Copies of the research journal can be obtained by going to q

Trendwest Resorts enters Australasian region Trendwest Resorts, a Redmond, Wash.-based timeshare company, has begun doing business in the Australasian region. Trendwest Resorts, South Pacific will develop, market and manage timeshare resorts in Australia and Fiji. The company hopes to commence sales in the first-quarter 2000.

Trendwest Resorts is currently developing 76 units in a timeshare resort on Denarau Island, Fiji, with the first stage of 38 units already delivered to the WorldMark Club. Hoping to acquire and develop resort locations on the Gold and Sunshine Coast of Australia, Trendwest has filled many of the senior management positions for the Australasian operations and expects to make further appointments during the next several months.

Latin America set for major take-off Several recent deals in Latin America seem to be casting a new eye on development in that global region, after years of neglect and the stigma of recession.

Dallas-based Staubach Co. has been appointed by Cisco Systems, the Internet networking giant, as its Latin American service provider. Staubach specializes in tenant representation.

VOA Associates, an Orlando-based architecture, planning and interior design firm, is working on three new projects in the region with a total value of about $100 million. The first is a $15 million, 80,000 sq. ft. Compensar Family Entertainment Center in Bogota, Colombia.
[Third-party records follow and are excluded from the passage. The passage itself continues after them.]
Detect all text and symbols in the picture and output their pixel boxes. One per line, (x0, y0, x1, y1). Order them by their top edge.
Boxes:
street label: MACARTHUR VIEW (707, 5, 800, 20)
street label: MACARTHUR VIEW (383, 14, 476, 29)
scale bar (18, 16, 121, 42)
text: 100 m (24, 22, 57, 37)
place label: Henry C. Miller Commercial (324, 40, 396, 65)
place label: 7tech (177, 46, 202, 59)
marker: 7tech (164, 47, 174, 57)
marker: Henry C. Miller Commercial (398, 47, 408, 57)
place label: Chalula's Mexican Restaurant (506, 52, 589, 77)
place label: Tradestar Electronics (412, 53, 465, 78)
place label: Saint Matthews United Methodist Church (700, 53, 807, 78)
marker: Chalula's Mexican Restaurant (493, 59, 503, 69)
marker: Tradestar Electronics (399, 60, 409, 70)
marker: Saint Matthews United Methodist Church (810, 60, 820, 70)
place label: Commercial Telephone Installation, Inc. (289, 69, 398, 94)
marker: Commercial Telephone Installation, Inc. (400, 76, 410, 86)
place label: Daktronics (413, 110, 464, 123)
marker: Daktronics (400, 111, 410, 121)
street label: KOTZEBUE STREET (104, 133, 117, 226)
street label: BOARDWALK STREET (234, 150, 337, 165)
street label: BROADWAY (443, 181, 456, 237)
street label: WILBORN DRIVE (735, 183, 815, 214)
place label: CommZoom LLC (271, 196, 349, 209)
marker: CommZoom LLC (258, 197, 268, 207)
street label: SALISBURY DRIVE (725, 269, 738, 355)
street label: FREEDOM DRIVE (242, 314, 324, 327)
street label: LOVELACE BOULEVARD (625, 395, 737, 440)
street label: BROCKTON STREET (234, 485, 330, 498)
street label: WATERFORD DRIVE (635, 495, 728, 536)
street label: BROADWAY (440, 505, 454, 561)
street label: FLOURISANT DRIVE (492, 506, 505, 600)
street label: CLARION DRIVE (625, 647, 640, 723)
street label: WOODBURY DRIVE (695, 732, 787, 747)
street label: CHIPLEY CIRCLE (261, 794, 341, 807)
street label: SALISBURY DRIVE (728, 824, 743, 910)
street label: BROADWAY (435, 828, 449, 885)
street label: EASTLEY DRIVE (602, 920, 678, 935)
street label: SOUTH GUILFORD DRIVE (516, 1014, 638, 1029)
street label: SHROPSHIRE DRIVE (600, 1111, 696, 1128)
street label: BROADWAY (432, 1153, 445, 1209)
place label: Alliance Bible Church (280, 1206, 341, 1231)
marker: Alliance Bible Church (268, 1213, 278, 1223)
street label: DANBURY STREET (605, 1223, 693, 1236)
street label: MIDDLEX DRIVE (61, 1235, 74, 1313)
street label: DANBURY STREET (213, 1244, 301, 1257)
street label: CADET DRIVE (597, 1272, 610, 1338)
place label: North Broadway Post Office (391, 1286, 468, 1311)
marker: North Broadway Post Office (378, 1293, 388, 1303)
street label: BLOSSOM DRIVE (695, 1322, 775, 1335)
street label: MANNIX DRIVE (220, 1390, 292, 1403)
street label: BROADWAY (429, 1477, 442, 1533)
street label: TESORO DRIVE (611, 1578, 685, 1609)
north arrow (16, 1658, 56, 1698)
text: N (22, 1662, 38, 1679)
Completion is scheduled for May of 2000.

Another project is the Rio Quente resort development, considered Brazil's largest, located about 200 miles from Brasilia. VOA is providing concept planning services to integrate the existing resort with a new water park, a new entertainment district and new hotels and residential developments.

Also in the works is a site feasibility study for a 5-acre urban entertainment center in the coastal community north of Vina del Mar, Chile. Plans call for a new entertainment center to join the existing timeshare and condominium resort.

And in late-October, Brazil Realty SA announced the formation of REIT Brazil, giving individual and institutional investors alike a chance to invest in large real estate projects in Sao Paulo, Brazil's largest city. The REIT, based on the JK Financial Center, which Brazil Realty is building in Sao Paulo, will sell shares in the project.

Showing its commitment to the region, Cushman & Wakefield, New York, recently opened new offices in Rio de Janeiro, Brazil, and Santiago, Chile. "We have experienced an increased demand from multinationals to supply a full range of services throughout Central and South America, due to population growth and stronger local economies," says C&W executive managing director of international services John Coppedge.

All bets are to keep an eye on this region for much more activity.